We wouldn’t be going home for long, at least. We never did. I took a leather travelling bag out of my wardrobe and laid it on the bed. The bag was very similar to the back packs of this time segment, except it opened at the top by means of a leather draw string, and it had a leather pocket which folded over the top. This pocket was fastened by double silver clasps and I undid these quickly to put a change of clothes inside the bag. At the last minute, after a slight hesitation, I added Josh’s music cartridge too, and I wrapped a finely woven shirt around it guiltily as I stuffed it into the very bottom of the bag. There was time for me to change into my home clothes and I removed my school uniform gladly to dress in soft pants and a finely woven, ivory coloured shirt. Our clothing was made from the fibres of plants and from wool shorn from the backs of ancient sheep breeds. These fibres and strands were then woven together in different combinations that produced a soft, breathable, slightly stretchy fabric. Our pants, dresses and shirts were all made of this fabric and a thicker, more coarsely woven material was used for jackets. There were also combination weaves which produced waterproof fabrics, and thicker or lighter seasonal versions of all of these materials as well.

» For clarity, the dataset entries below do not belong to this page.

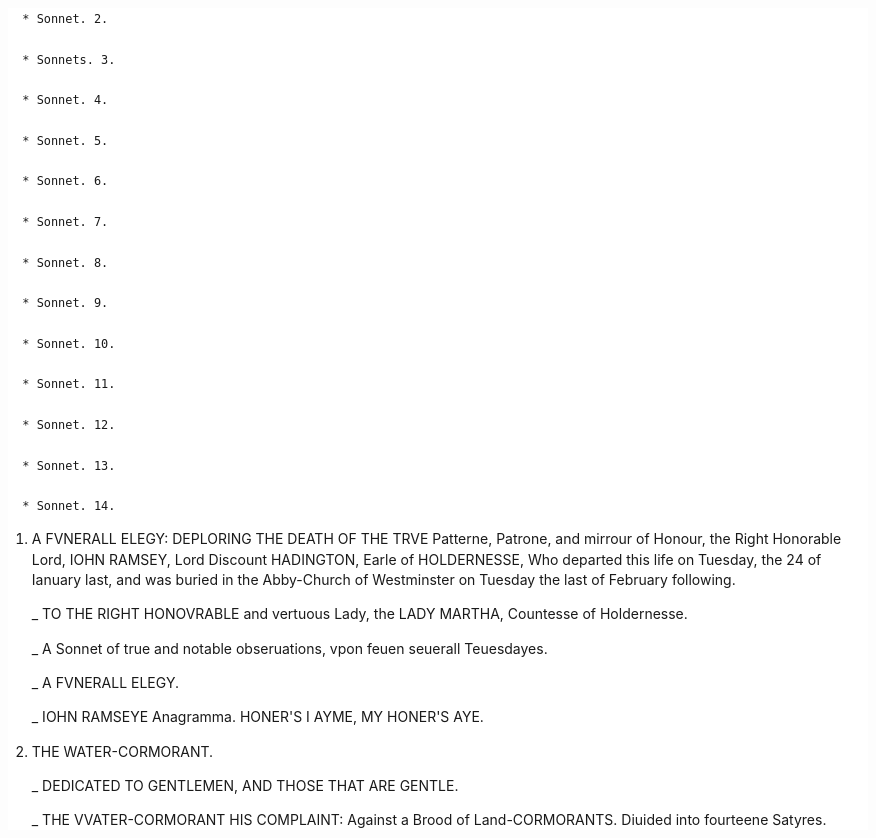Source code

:       * Sonnet. 2.

      * Sonnets. 3.

      * Sonnet. 4.

      * Sonnet. 5.

      * Sonnet. 6.

      * Sonnet. 7.

      * Sonnet. 8.

      * Sonnet. 9.

      * Sonnet. 10.

      * Sonnet. 11.

      * Sonnet. 12.

      * Sonnet. 13.

      * Sonnet. 14.

1. A FVNERALL ELEGY:
DEPLORING THE DEATH OF THE TRVE
Patterne, Patrone, and mirrour of Honour, the Right Honorable
Lord, IOHN RAMSEY, Lord Discount HADINGTON, Earle of HOLDERNESSE,
Who departed this life on Tuesday, the 24 of Ianuary last, and was
buried in the Abby-Church of Westminster on Tuesday the last
of February following.

    _ TO THE RIGHT HONOVRABLE
and vertuous Lady, the LADY MARTHA,
Countesse of Holdernesse.

    _ A Sonnet of true and notable
obseruations, vpon feuen seuerall
Teuesdayes.

    _ A FVNERALL ELEGY.

    _ IOHN RAMSEYE
Anagramma.
HONER'S I AYME,
MY HONER'S AYE.

1. THE
WATER-CORMORANT.

    _ DEDICATED
TO GENTLEMEN, AND THOSE
THAT ARE GENTLE.

    _ THE
VVATER-CORMORANT
HIS COMPLAINT:
Against a Brood of Land-CORMORANTS.
Diuided into fourteene Satyres.
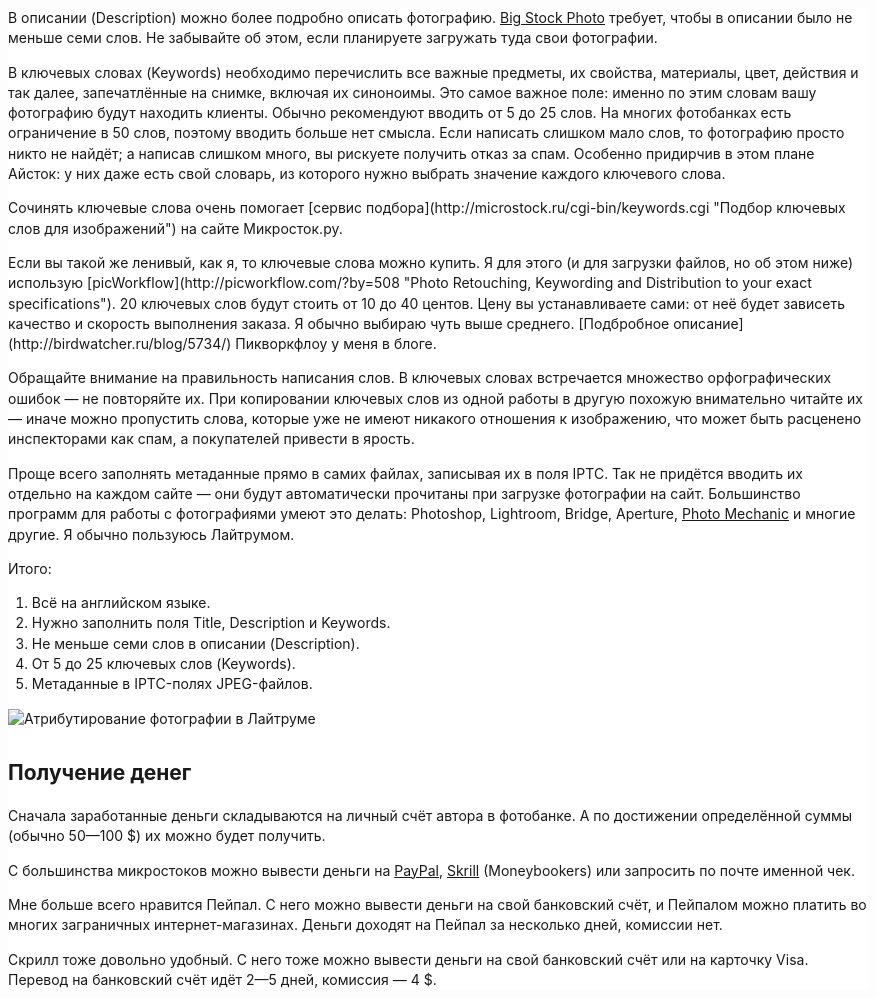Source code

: В описании (Description) можно более подробно описать фотографию. [Big Stock Photo](http://www.bigstockphoto.com/?refid=pJoYVZAFKP) требует, чтобы в описании было не меньше семи слов. Не забывайте об этом, если планируете загружать туда свои фотографии.

В ключевых словах (Keywords) необходимо перечислить все важные предметы, их свойства, материалы, цвет, действия и так далее, запечатлённые на снимке, включая их синоноимы. Это самое важное поле: именно по этим словам вашу фотографию будут находить клиенты. Обычно рекомендуют вводить от 5 до 25 слов. На многих фотобанках есть ограничение в 50 слов, поэтому вводить больше нет смысла. Если написать слишком мало слов, то фотографию просто никто не найдёт; а написав слишком много, вы рискуете получить отказ за спам. Особенно придирчив в этом плане Айсток: у них даже есть свой словарь, из которого нужно выбрать значение каждого ключевого слова.

<p class="entry-tip">Сочинять ключевые слова очень помогает [сервис подбора](http://microstock.ru/cgi-bin/keywords.cgi "Подбор ключевых слов для изображений") на сайте Микросток.ру.</p>

<p class="entry-tip">Если вы такой же ленивый, как я, то ключевые слова можно купить. Я для этого (и для загрузки файлов, но об этом ниже) использую [picWorkflow](http://picworkflow.com/?by=508 "Photo Retouching, Keywording and Distribution
to your exact specifications"). 20 ключевых слов будут стоить от 10 до 40 центов. Цену вы устанавливаете сами: от неё будет зависеть качество и скорость выполнения заказа. Я обычно выбираю чуть выше среднего. [Подбробное описание](http://birdwatcher.ru/blog/5734/) Пикворкфлоу у меня в блоге.</p>

Обращайте внимание на правильность написания слов. В ключевых словах встречается множество орфографических ошибок — не повторяйте их. При копировании ключевых слов из одной работы в другую похожую внимательно читайте их — иначе можно пропустить слова, которые уже не имеют никакого отношения к изображению, что может быть расценено инспекторами как спам, а покупателей привести в ярость.

Проще всего заполнять метаданные прямо в самих файлах, записывая их в поля IPTC. Так не придётся вводить их отдельно на каждом сайте — они будут автоматически прочитаны при загрузке фотографии на сайт. Большинство программ для работы с фотографиями умеют это делать: Photoshop, Lightroom, Bridge, Aperture, [Photo Mechanic](http://www.camerabits.com/) и многие другие. Я обычно пользуюсь Лайтрумом.

Итого:

1. Всё на английском языке.
2. Нужно заполнить поля Title, Description и Keywords.
3. Не меньше семи слов в описании (Description).
4. От 5 до 25 ключевых слов (Keywords).
5. Метаданные в IPTC-полях JPEG-файлов.

![Атрибутирование фотографии в Лайтруме](upload://lightroom-keywords.png "Атрибутирование фотографии в Лайтруме")

## Получение денег

Сначала заработанные деньги складываются на личный счёт автора в фотобанке. А по достижении определённой суммы (обычно 50—100 $) их можно будет получить.

С большинства микростоков можно вывести деньги на [PayPal](http://www.paypal.com/), [Skrill](https://www.skrill.com/en/) (Moneybookers) или запросить по почте именной чек.

Мне больше всего нравится Пейпал. С него можно вывести деньги на свой банковский счёт, и Пейпалом можно платить во многих заграничных интернет-магазинах. Деньги доходят на Пейпал за несколько дней, комиссии нет.

Скрилл тоже довольно удобный. С него тоже можно вывести деньги на свой банковский счёт или на карточку Visa. Перевод на банковский счёт идёт 2—5 дней, комиссия — 4 $.
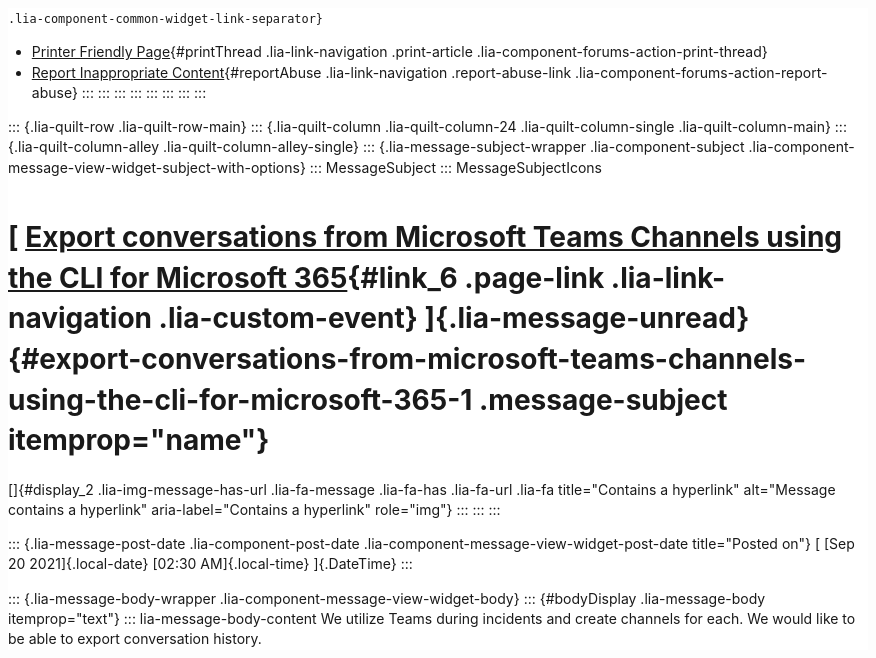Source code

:     .lia-component-common-widget-link-separator}
-   [Printer Friendly
    Page](/t5/blogs/blogarticleprintpage/blog-id/Microsoft365PnPBlog/article-id/470){#printThread
    .lia-link-navigation .print-article
    .lia-component-forums-action-print-thread}
-   [Report Inappropriate
    Content](/t5/notifications/notifymoderatorpage/message-uid/2762619){#reportAbuse
    .lia-link-navigation .report-abuse-link
    .lia-component-forums-action-report-abuse}
:::
:::
:::
:::
:::
:::
:::
:::

::: {.lia-quilt-row .lia-quilt-row-main}
::: {.lia-quilt-column .lia-quilt-column-24 .lia-quilt-column-single .lia-quilt-column-main}
::: {.lia-quilt-column-alley .lia-quilt-column-alley-single}
::: {.lia-message-subject-wrapper .lia-component-subject .lia-component-message-view-widget-subject-with-options}
::: MessageSubject
::: MessageSubjectIcons
# [ [Export conversations from Microsoft Teams Channels using the CLI for Microsoft 365](/t5/microsoft-365-pnp-blog/export-conversations-from-microsoft-teams-channels-using-the-cli/ba-p/2762619){#link_6 .page-link .lia-link-navigation .lia-custom-event} ]{.lia-message-unread} {#export-conversations-from-microsoft-teams-channels-using-the-cli-for-microsoft-365-1 .message-subject itemprop="name"}

[]{#display_2 .lia-img-message-has-url .lia-fa-message .lia-fa-has
.lia-fa-url .lia-fa title="Contains a hyperlink"
alt="Message contains a hyperlink" aria-label="Contains a hyperlink"
role="img"}
:::
:::
:::

::: {.lia-message-post-date .lia-component-post-date .lia-component-message-view-widget-post-date title="Posted on"}
[ [‎Sep 20 2021]{.local-date} [02:30 AM]{.local-time} ]{.DateTime}
:::

::: {.lia-message-body-wrapper .lia-component-message-view-widget-body}
::: {#bodyDisplay .lia-message-body itemprop="text"}
::: lia-message-body-content
We utilize Teams during incidents and create channels for each. We would
like to be able to export conversation history.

I added a light, woven jacket over the top of my shirt and I pulled on my boots quickly too, before I took out my hair pins and combed out my hair.
We weren’t really a people of change. To change the way we dressed just for the sake of it, or to change the way we lived our lives without thought was seen as an affront to the memory of those who were lost on the Day of Destruction. It was just the way we were. In the same way as it was normal in this time segment for fashion to change with the seasons, it was normal, in our world, for fashion to stay the same.